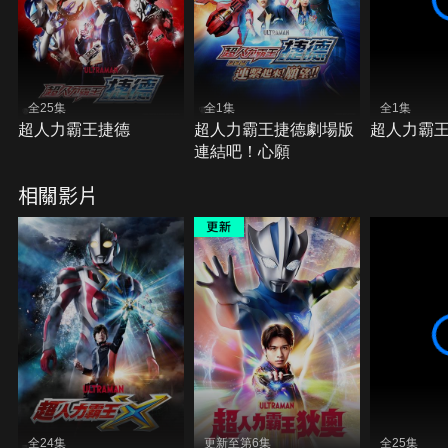
全25集
全1集
全1集
超人力霸王捷德
超人力霸王捷德劇場版
超人力霸王
連結吧！心願
相關影片
全24集
更新至第6集
全25集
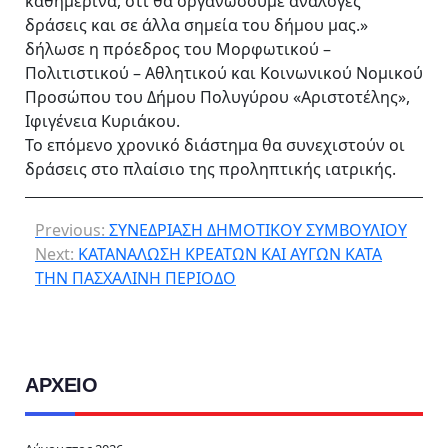
καθημερινά, ότι θα οργανώσουμε ανάλογες
δράσεις και σε άλλα σημεία του δήμου μας.»
δήλωσε η πρόεδρος του Μορφωτικού –
Πολιτιστικού – Αθλητικού και Κοινωνικού Νομικού
Προσώπου του Δήμου Πολυγύρου «Αριστοτέλης»,
Ιφιγένεια Κυριάκου.
Το επόμενο χρονικό διάστημα θα συνεχιστούν οι
δράσεις στο πλαίσιο της προληπτικής ιατρικής.
Previous:
ΣΥΝΕΔΡΙΑΣΗ ΔΗΜΟΤΙΚΟΥ ΣΥΜΒΟΥΛΙΟΥ
Next:
ΚΑΤΑΝΑΛΩΣΗ ΚΡΕΑΤΩΝ ΚΑΙ ΑΥΓΩΝ ΚΑΤΑ
ΤΗΝ ΠΑΣΧΑΛΙΝΗ ΠΕΡΙΟΔΟ
ΑΡΧΕΙΟ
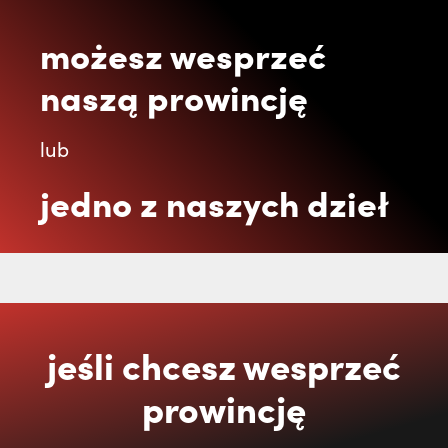
możesz wesprzeć
naszą prowincję
lub
jedno z naszych dzieł
jeśli chcesz wesprzeć
prowincję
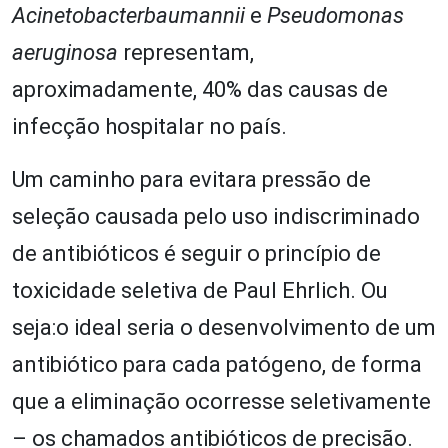
Acinetobacterbaumannii
e
Pseudomonas
aeruginosa
representam,
aproximadamente, 40% das causas de
infecção hospitalar no país.
Um caminho para evitara pressão de
seleção causada pelo uso indiscriminado
de antibióticos é seguir o princípio de
toxicidade seletiva de Paul Ehrlich. Ou
seja:o ideal seria o desenvolvimento de um
antibiótico para cada patógeno, de forma
que a eliminação ocorresse seletivamente
– os chamados antibióticos de precisão.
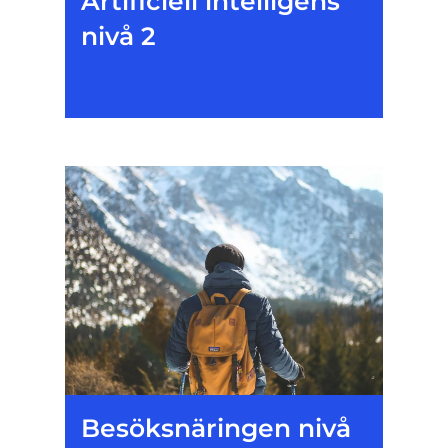
Artificiell intelligens
nivå 2
Besöksnäringen nivå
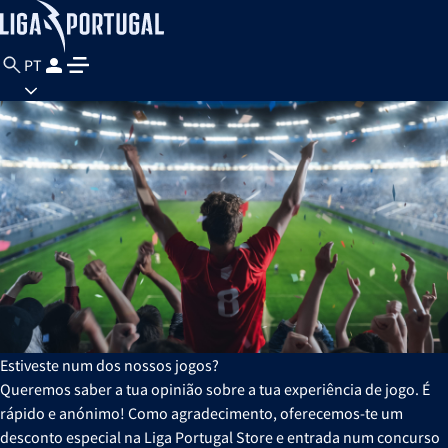
PT
Estiveste num dos nossos jogos?
Queremos saber a tua opinião sobre a tua experiência de jogo. É
rápido e anónimo! Como agradecimento, oferecemos-te um
desconto especial na Liga Portugal Store e entrada num concurso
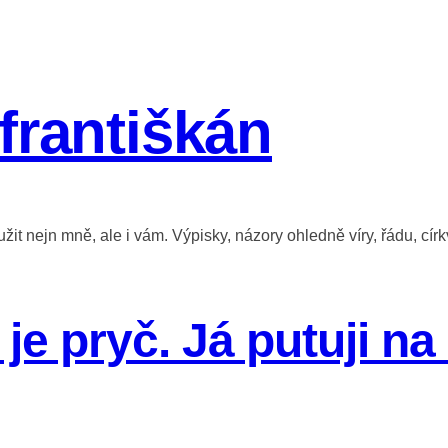
františkán
it nejn mně, ale i vám. Výpisky, názory ohledně víry, řádu, círk
je pryč. Já putuji na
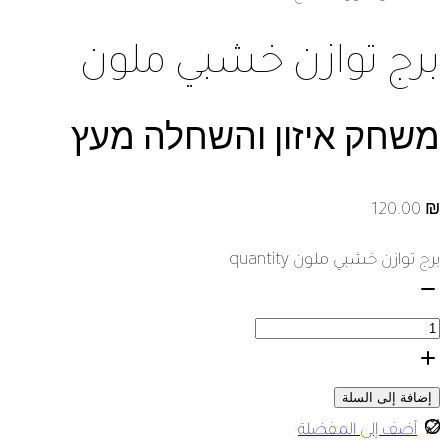
برج توازن خشبي ملون
משחק איזון והשחלה מעץ
120.00
₪
برج توازن خشبي ملون quantity
إضافة إلى السلة
أضف إلى المفضلة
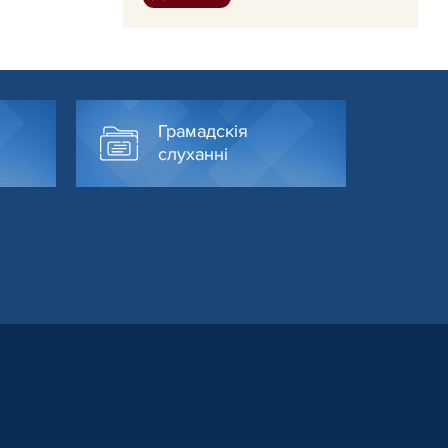
Грамадскія
слуханні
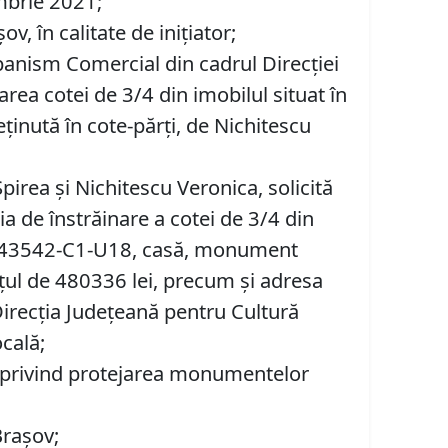
embrie 2021;
, în calitate de inițiator;
banism Comercial din cadrul Direcţiei
ea cotei de 3/4 din imobilul situat în
eținută în cote-părți, de Nichitescu
pirea și Nichitescu Veronica, solicită
ia de înstrăinare a cotei de 3/4 din
 nr. 143542-C1-U18, casă, monument
țul de 480336 lei, precum şi adresa
Direcția Județeană pentru Cultură
ocală;
2001 privind protejarea monumentelor
Brașov;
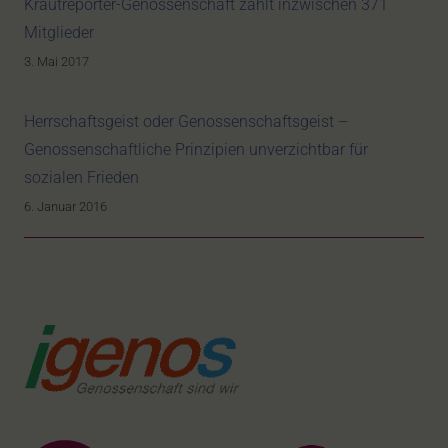
Krautreporter-Genossenschaft zählt inzwischen 371
Mitglieder
3. Mai 2017
Herrschaftsgeist oder Genossenschaftsgeist –
Genossenschaftliche Prinzipien unverzichtbar für
sozialen Frieden
6. Januar 2016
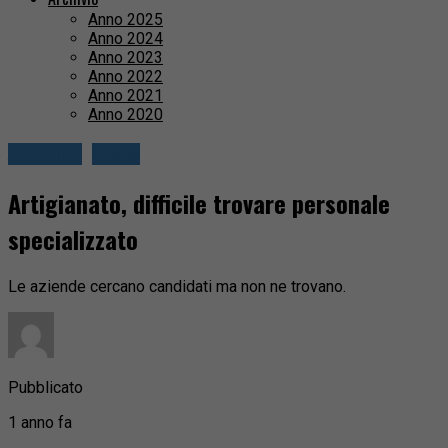
Anno 2025
Anno 2024
Anno 2023
Anno 2022
Anno 2021
Anno 2020
Attualità
Biella
Artigianato, difficile trovare personale
specializzato
Le aziende cercano candidati ma non ne trovano.
Pubblicato
1 anno fa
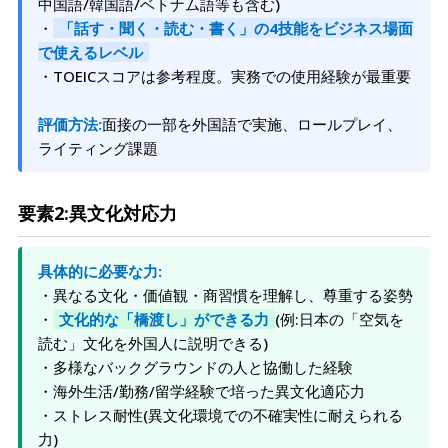
中国語/韓国語/ベトナム語等も含む)
・
「話す・聞く・読む・書く」の4技能をビジネス場面
で使えるレベル
・TOEICスコアは参考程度。実務での使用経験が最重要
評価方法:
面接の一部を外国語で実施、ロールプレイ、
ライティング課題
要素2:異文化対応力
具体的に必要な力:
・異なる文化・価値観・商習慣を理解し、尊重する姿勢
・
文化的な「橋渡し」ができる力
(例:日本の「空気を
読む」文化を外国人に説明できる)
・多様なバックグラウンドの人と協働した経験
・海外生活/勤務/留学経験で培った異文化適応力
・ストレス耐性(異文化環境での不確実性に耐えられる
力)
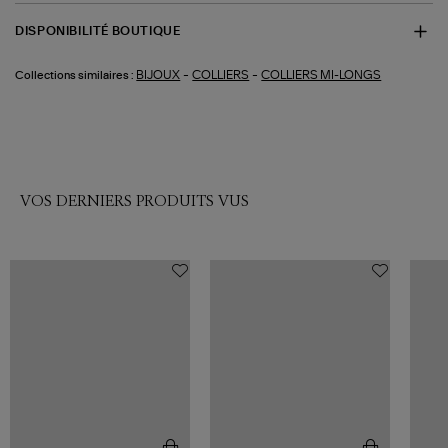
DISPONIBILITÉ BOUTIQUE
-
-
BIJOUX
COLLIERS
COLLIERS MI-LONGS
Collections similaires :
VOS DERNIERS PRODUITS VUS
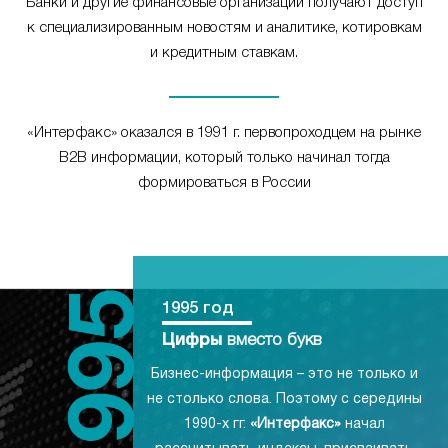
Банки и другие финансовые организации получают доступ
к специализированным новостям и аналитике, котировкам
и кредитным ставкам.
«Интерфакс» оказался в 1991 г. первопроходцем на рынке
B2B информации, который только начинал тогда
формироваться в России
1995 год
Цифры
вместо букв
Бизнес-информация – это не только и
не столько слова. Поэтому с середины
1990-х гг.
«Интерфакс»
начал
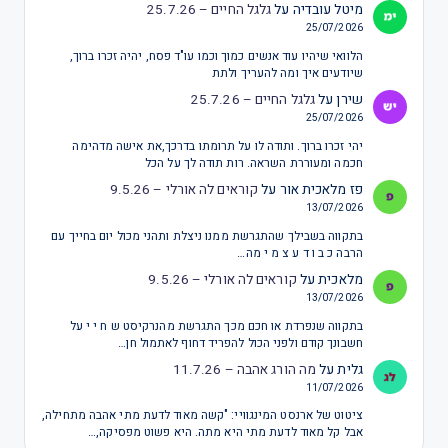
מיטל עובדיה
על
גלגל החיים – 25.7.26
25/07/2026
הלוואי שיהיו עוד אנשים כמוך וכמו עו"ד פסח, יהיה זכרו ברוך,
שיודעים איך ומה להעריך ולתת
שירן
על
גלגל החיים – 25.7.26
25/07/2026
יהי זכרו ברוך. ותודה לו על תרומתו בדרכך,את אישה מדהימה
חכמה ומעוררת השראה. רות תודה לך על הכל
פז מלאכית אור
על
קוראים לה אורלי – 9.5.26
13/07/2026
בתקווה בשבילך שהתגרשת ממנו ניצלת ותהני מכול יום בחייך עם
הרבה כ ב ו ד ע צ מ י מה…
מלאכית
על
קוראים לה אורלי – 9.5.26
13/07/2026
בתקווה שנפרדת או חכם מכך התגרשת מהנרקיסט ש ח י י על
חשבונך קודם ולפני הכול להפריד דחוף לאתמול חן…
גלית
על
מה הורג אהבה – 11.7.26
11/07/2026
ציטוט של ארנסט המינגוויי: "קשה מאוד לדעת מתי אהבה מתחילה,
אבל קל מאוד לדעת מתי היא מתה. היא פשוט מפסיקה,…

▶ **WORK ORDER**: Reproduce every line of text in the listing above word for word, leaving out the pictures.

▶ **ANSWER BOX**:
全25集
全1集
全1集
超人力霸王捷德
超人力霸王捷德劇場版
超人力霸王
連結吧！心願
相關影片
全24集
更新至第6集
全25集
καθημερινά, ότι θα οργανώσουμε ανάλογες
δράσεις και σε άλλα σημεία του δήμου μας.»
δήλωσε η πρόεδρος του Μορφωτικού –
Πολιτιστικού – Αθλητικού και Κοινωνικού Νομικού
Προσώπου του Δήμου Πολυγύρου «Αριστοτέλης»,
Ιφιγένεια Κυριάκου.
Το επόμενο χρονικό διάστημα θα συνεχιστούν οι
δράσεις στο πλαίσιο της προληπτικής ιατρικής.
Previous:
ΣΥΝΕΔΡΙΑΣΗ ΔΗΜΟΤΙΚΟΥ ΣΥΜΒΟΥΛΙΟΥ
Next:
ΚΑΤΑΝΑΛΩΣΗ ΚΡΕΑΤΩΝ ΚΑΙ ΑΥΓΩΝ ΚΑΤΑ
ΤΗΝ ΠΑΣΧΑΛΙΝΗ ΠΕΡΙΟΔΟ
ΑΡΧΕΙΟ
możesz wesprzeć
naszą prowincję
lub
jedno z naszych dzieł
jeśli chcesz wesprzeć
prowincję
Acinetobacterbaumannii
e
Pseudomonas
aeruginosa
representam,
aproximadamente, 40% das causas de
infecção hospitalar no país.
Um caminho para evitara pressão de
seleção causada pelo uso indiscriminado
de antibióticos é seguir o princípio de
toxicidade seletiva de Paul Ehrlich. Ou
seja:o ideal seria o desenvolvimento de um
antibiótico para cada patógeno, de forma
que a eliminação ocorresse seletivamente
– os chamados antibióticos de precisão.
Artificiell intelligens
nivå 2
Besöksnäringen nivå
PT
Estiveste num dos nossos jogos?
Queremos saber a tua opinião sobre a tua experiência de jogo. É
rápido e anónimo! Como agradecimento, oferecemos-te um
desconto especial na Liga Portugal Store e entrada num concurso
františkán
it nejn mně, ale i vám. Výpisky, názory ohledně víry, řádu, círk
je pryč. Já putuji na
برج توازن خشبي ملون
משחק איזון והשחלה מעץ
120.00
₪
برج توازن خشبي ملون quantity
إضافة إلى السلة
أضف إلى المفضلة
Грамадскія
слуханні
embrie 2021;
, în calitate de inițiator;
banism Comercial din cadrul Direcţiei
ea cotei de 3/4 din imobilul situat în
eținută în cote-părți, de Nichitescu
pirea și Nichitescu Veronica, solicită
ia de înstrăinare a cotei de 3/4 din
 nr. 143542-C1-U18, casă, monument
țul de 480336 lei, precum şi adresa
Direcția Județeană pentru Cultură
ocală;
2001 privind protejarea monumentelor
Brașov;
Krautreporter-Genossenschaft zählt inzwischen 371
Mitglieder
3. Mai 2017
Herrschaftsgeist oder Genossenschaftsgeist –
Genossenschaftliche Prinzipien unverzichtbar für
sozialen Frieden
6. Januar 2016
Anno 2025
Anno 2024
Anno 2023
Anno 2022
Anno 2021
Anno 2020
Attualità
Biella
Artigianato, difficile trovare personale
specializzato
Le aziende cercano candidati ma non ne trovano.
Pubblicato
1 anno fa
中国語/韓国語/ベトナム語等も含む)
・
「話す・聞く・読む・書く」の4技能をビジネス場面
で使えるレベル
・TOEICスコアは参考程度。実務での使用経験が最重要
評価方法:
面接の一部を外国語で実施、ロールプレイ、
ライティング課題
要素2:異文化対応力
具体的に必要な力:
・異なる文化・価値観・商習慣を理解し、尊重する姿勢
・
文化的な「橋渡し」ができる力
(例:日本の「空気を
読む」文化を外国人に説明できる)
・多様なバックグラウンドの人と協働した経験
・海外生活/勤務/留学経験で培った異文化適応力
・ストレス耐性(異文化環境での不確実性に耐えられる
力)
DISPONIBILITÉ BOUTIQUE
-
-
BIJOUX
COLLIERS
COLLIERS MI-LONGS
Collections similaires :
VOS DERNIERS PRODUITS VUS
Банки и другие финансовые организации получают доступ
к специализированным новостям и аналитике, котировкам
и кредитным ставкам.
«Интерфакс» оказался в 1991 г. первопроходцем на рынке
B2B информации, который только начинал тогда
формироваться в России
1995 год
Цифры
вместо букв
Бизнес-информация – это не только и
не столько слова. Поэтому с середины
1990-х гг.
«Интерфакс»
начал
מיטל עובדיה
על
גלגל החיים – 25.7.26
25/07/2026
הלוואי שיהיו עוד אנשים כמוך וכמו עו"ד פסח, יהיה זכרו ברוך,
שיודעים איך ומה להעריך ולתת
שירן
על
גלגל החיים – 25.7.26
25/07/2026
יהי זכרו ברוך. ותודה לו על תרומתו בדרכך,את אישה מדהימה
חכמה ומעוררת השראה. רות תודה לך על הכל
פז מלאכית אור
על
קוראים לה אורלי – 9.5.26
13/07/2026
בתקווה בשבילך שהתגרשת ממנו ניצלת ותהני מכול יום בחייך עם
הרבה כ ב ו ד ע צ מ י מה…
מלאכית
על
קוראים לה אורלי – 9.5.26
13/07/2026
בתקווה שנפרדת או חכם מכך התגרשת מהנרקיסט ש ח י י על
חשבונך קודם ולפני הכול להפריד דחוף לאתמול חן…
גלית
על
מה הורג אהבה – 11.7.26
11/07/2026
ציטוט של ארנסט המינגוויי: "קשה מאוד לדעת מתי אהבה מתחילה,
אבל קל מאוד לדעת מתי היא מתה. היא פשוט מפסיקה,…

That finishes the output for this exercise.